Ginette Neveu, Dinu Lipatti, Emmanuel Feuermann, Guido Cantelli. Quatre destins tragiques. Morts avant de vieillir. Pourquoi eux ? Ils avaient tout compris avant tout le monde. Neveu et Cantelli sont morts dans un accident d’avion. Filons la métaphore : arrêtés en plein vol… Cantelli était italien. Né en 1920, disparu en 1956. Il venait de diriger le Requiem de Verdi à Londres. Ses enregistrements sont peu nombreux. Alors, quand sort un inédit, forcément, on se jette dessus. Cette symphonie de Mendelssohn lui va si bien : l’Italienne. Musique au sang chaud que Toscanini dirigeait à une allure vertigineuse. Cantelli n’est pas si loin de son maître mais, malgré sa jeunesse, sait rester plus sage. Notamment dans les mouvements extrêmes, il parvient à contenir l’explosion. Tout se passe sous les jupes des filles…

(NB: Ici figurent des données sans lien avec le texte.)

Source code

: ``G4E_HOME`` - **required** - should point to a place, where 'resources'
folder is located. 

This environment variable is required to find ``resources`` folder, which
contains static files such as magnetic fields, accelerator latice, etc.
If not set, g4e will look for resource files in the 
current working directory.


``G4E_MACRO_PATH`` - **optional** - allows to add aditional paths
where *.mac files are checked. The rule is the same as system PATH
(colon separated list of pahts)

Par ailleurs dans les deux mouvements centraux, il joue avec la simplicité. Des bois aussi clairs que possible, des cordes denses et chaleureuses. On est bien loin du préfabriqué des orchestres allemands. Certes Klemperer a laissé une version magistrale mais c’était à la tête de l’Orchestre philharmonique de Londres, formation anglaise s’il en est, comme le Philharmonia Orchestra. Cantelli le magicien respectueux. La transparence et la dynamique de ses interprétations (écoutez aussi la 4e symphonie de Schumann parue chez EMI) provoquent l’urgence : musique imprévisible et évolutive. Il ne maîtrise pas parfaitement toutes les lignes (la prise de son mono dans Mendelssohn est tout à fait correcte mais écrase parfois un peu l’espace) comme Klemperer. Il ne s’agit pas de la version définitive mais d’une des versions les plus pures de la discographie, juste équilibre entre Toscanini et Klemperer pour parler des enregistrements contemporains.
La 3e symphonie de Brahms, enregistrée en 1955, n’est pas une nouveauté. Elle a déjà été éditée chez EMI (avec Schumann en complément) il y a quelques années. C’est d’ailleurs une des interprétations de Cantelli les plus connues. Que rajouter de plus ? Parlons du 3e mouvement. Tout le monde le connaît. Gainsbourg l’a utilisé dans Baby alone in Babylone. Cantelli est loin au-dessus. Est-ce un chant du cygne ? La musique est triste, hélas ! et je pleure… Cantelli évite tous les écueils. Il est facile de s’y complaire. Ecoutez Karajan et son gros son, Bernstein et son pathos envahissant. Il y a ici quelque chose d’éternellement jeune ; de la franchise avant tout. La vigueur de son 4e mouvement est un régal. Droit et fier, Cantelli est intransigeant et honnête. Là aussi on n’y trouve pas la profondeur toute germanique et historique qu’y mettait Fürtwangler. Mais que tout cela est beau… ce sont toujours les meilleurs qui partent les premiers.